Saviynt’s Journey to AWS – Part 1 – From Snowflakes to Phoenix Servers
Adopting any new technology/platform comes with a learning curve for any organization and Saviynt was no exception to it.
As part of Saviynt’s Cloud Adoption, we went through the typical “Crawl, Walk and Run” learning curve and are currently between the “Walk” and “Run” phases.
This is a 3-part blog series and aims to explain some of the Architectural processes and patterns Saviynt have adopted and refined over a period of time on its journey to AWS.
Part 1 – From Snowflakes to Phoenix Servers
Part 2 – The arduous road to securing native AWS Services
Part 3 – Challenges in securing devOps and CI/CD Processes
Let’s try to understand these processes and patterns in detail:
1.Process of Dissection and Layering the Cloud
– To take full advantage of AWS Infra services elasticity and scalability, it required us to dissect Saviynt’s application and network architecture and map it to different layers on AWS.

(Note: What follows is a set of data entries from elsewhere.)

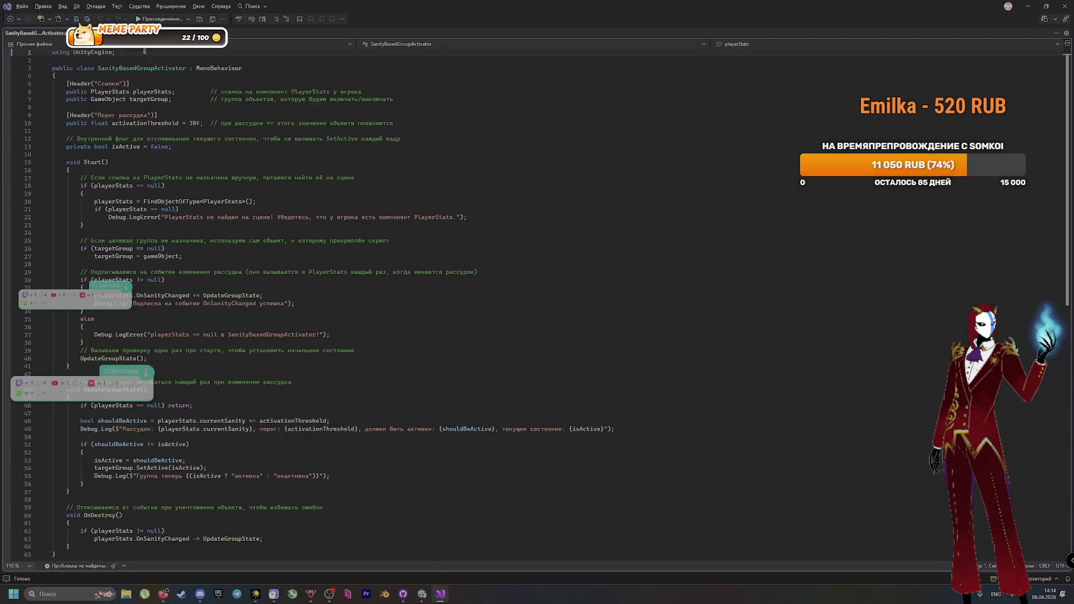
Step: Replace the SanityHallucinations script with the pasted new code, then return to the VK chat
{"action": "key", "text": "ctrl+a"}
{"action": "key", "text": "ctrl+v"}
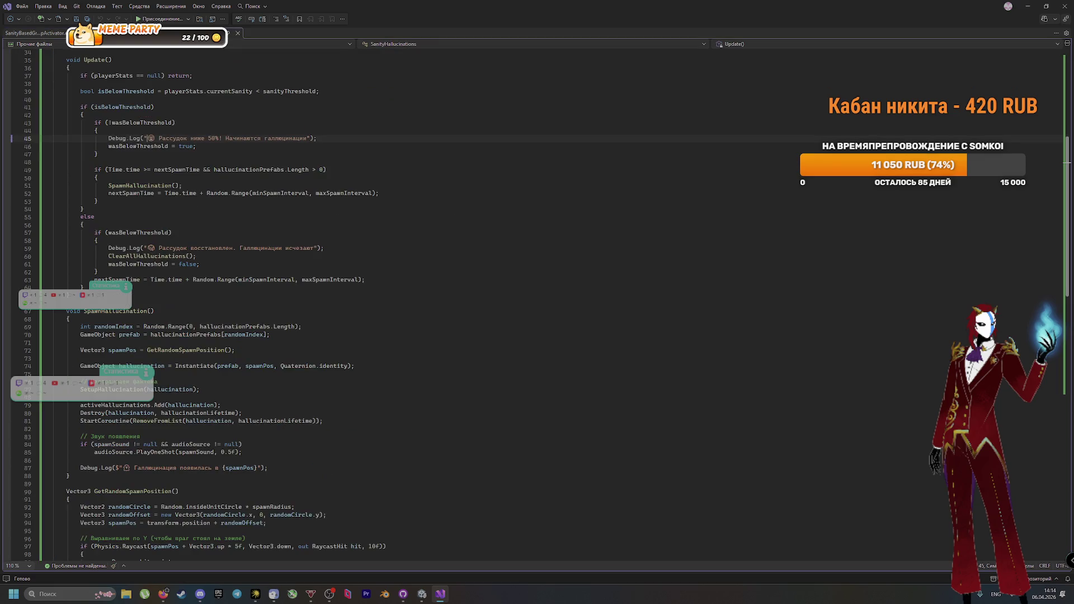
{"action": "key", "text": "ctrl+a"}
{"action": "scroll", "coordinate": [416, 311], "scroll_direction": "down", "scroll_amount": 3}
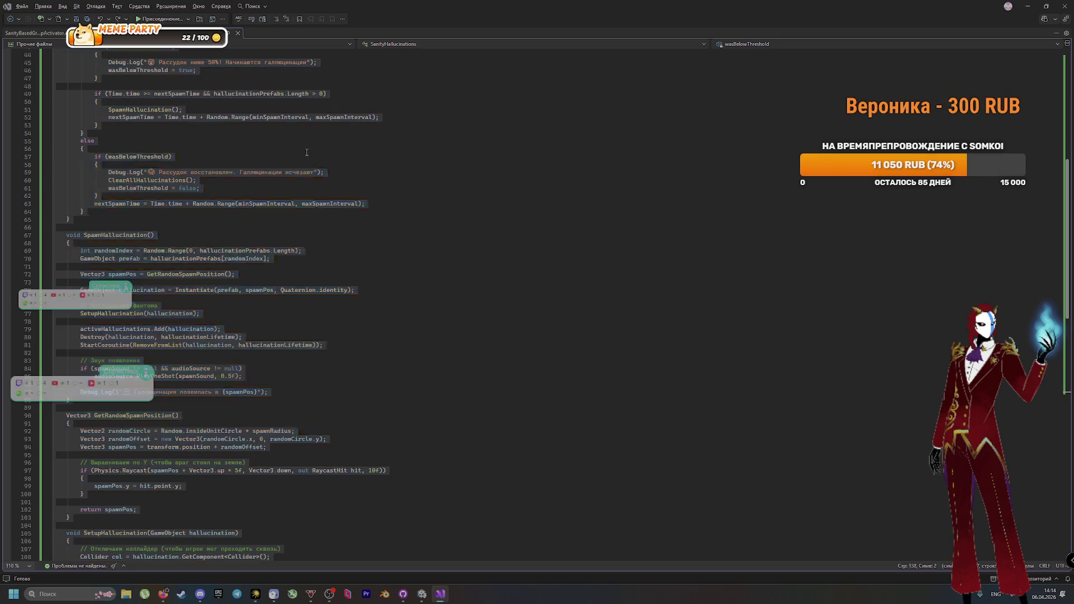
{"action": "key", "text": "alt+Tab"}
{"action": "scroll", "coordinate": [922, 486], "scroll_direction": "up", "scroll_amount": 5}
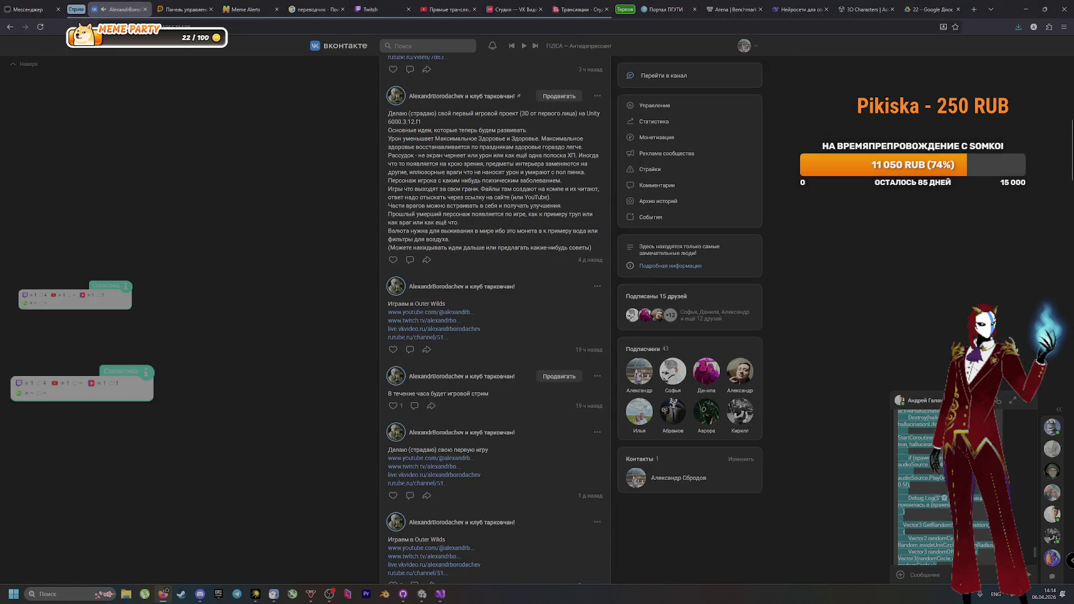
Step: Recheck the chat code, save SanityHallucinations in Visual Studio, and bring Unity forward to recompile
{"action": "scroll", "coordinate": [922, 486], "scroll_direction": "up", "scroll_amount": 10}
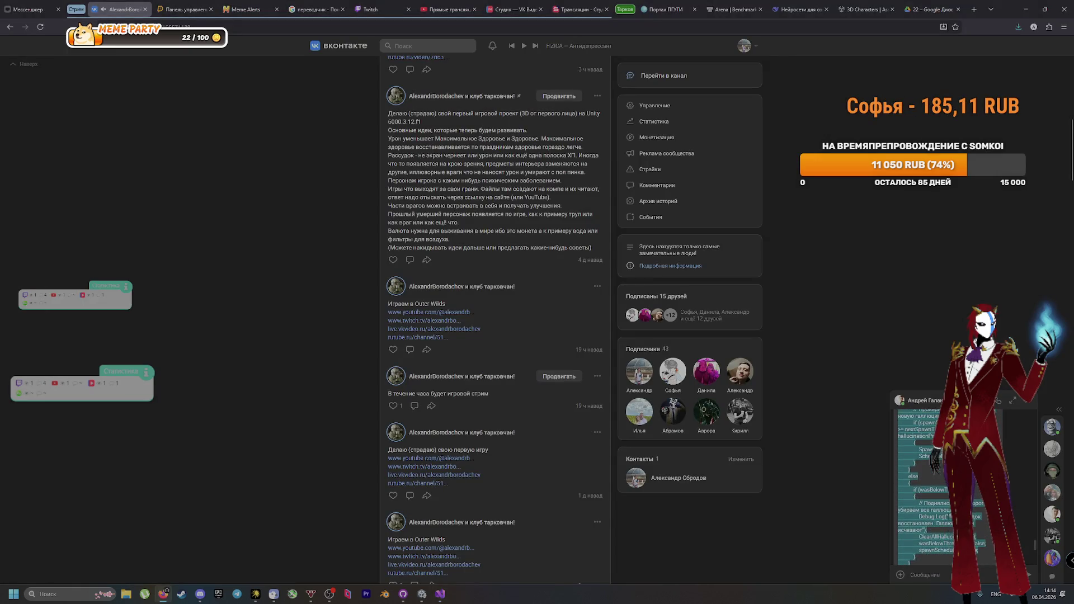
{"action": "scroll", "coordinate": [923, 486], "scroll_direction": "up", "scroll_amount": 10}
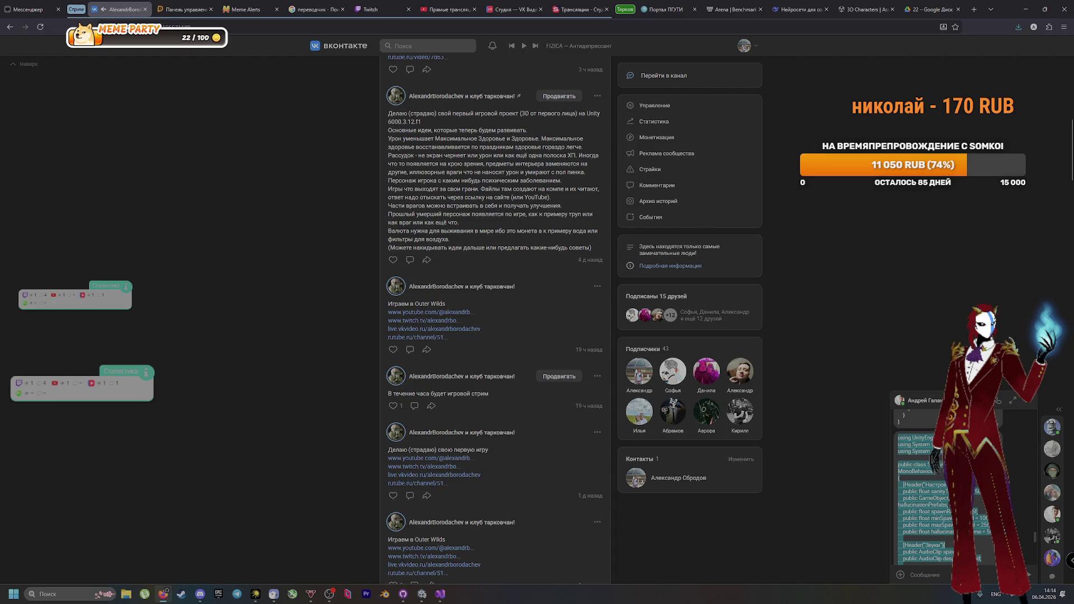
{"action": "key", "text": "alt+Tab"}
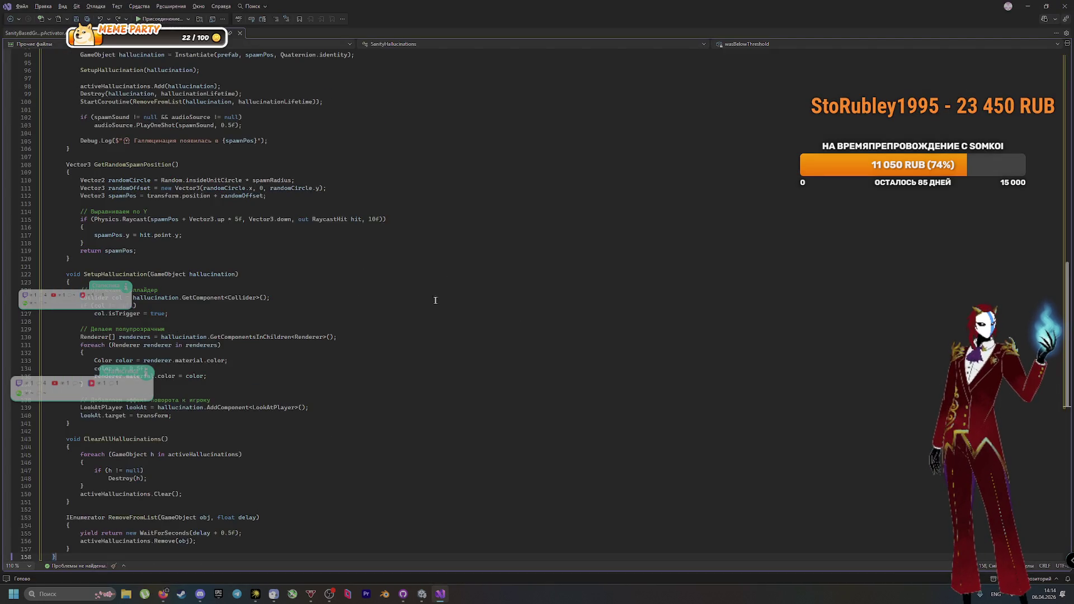
{"action": "key", "text": "ctrl+s"}
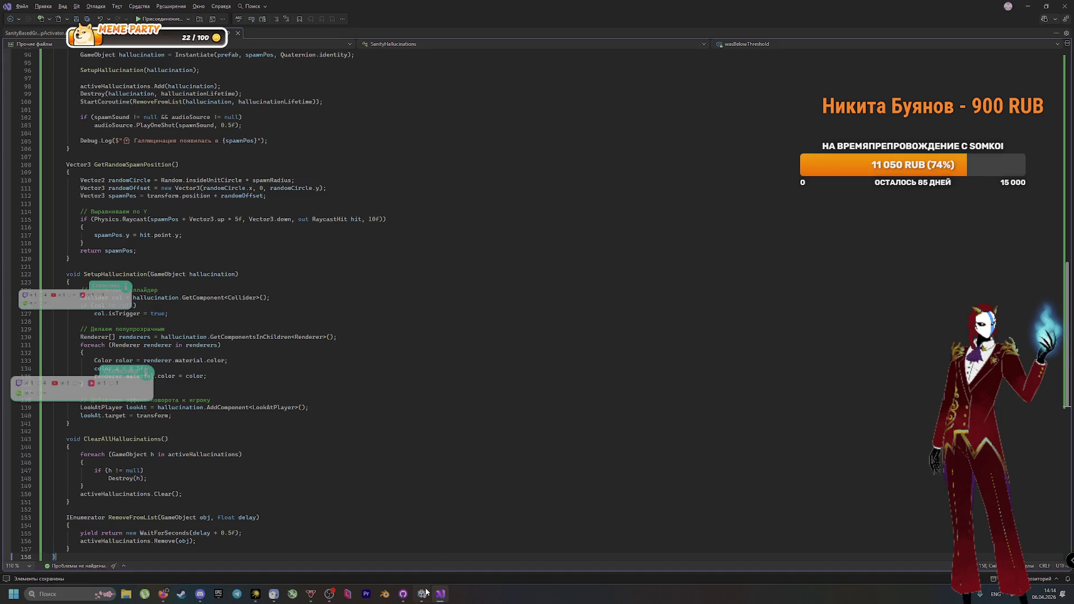
{"action": "left_click", "coordinate": [422, 593]}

The process of dissection resulted in following layers on AWS
- Static Layer – Bare-bone Network Tier – This layer included the core network services including the VPCs (Virtual Private Cloud), ELBs (Elastic Load Balancer), VPN connections etc., Subnet Routing, Route Table definitions etc. and was defined to be more or less “static” in nature.
- Dynamic Layer – Application tier – This layer included various Saviynt application services distributed across multiple VMs, forming the dynamic layer. This layer was marked as “dynamic” because it would be frequently changed and the end goal was defined to re-create the dynamic layer whenever required from scratch. This laid down the guiding principle for implementing an Immutable Infrastructure.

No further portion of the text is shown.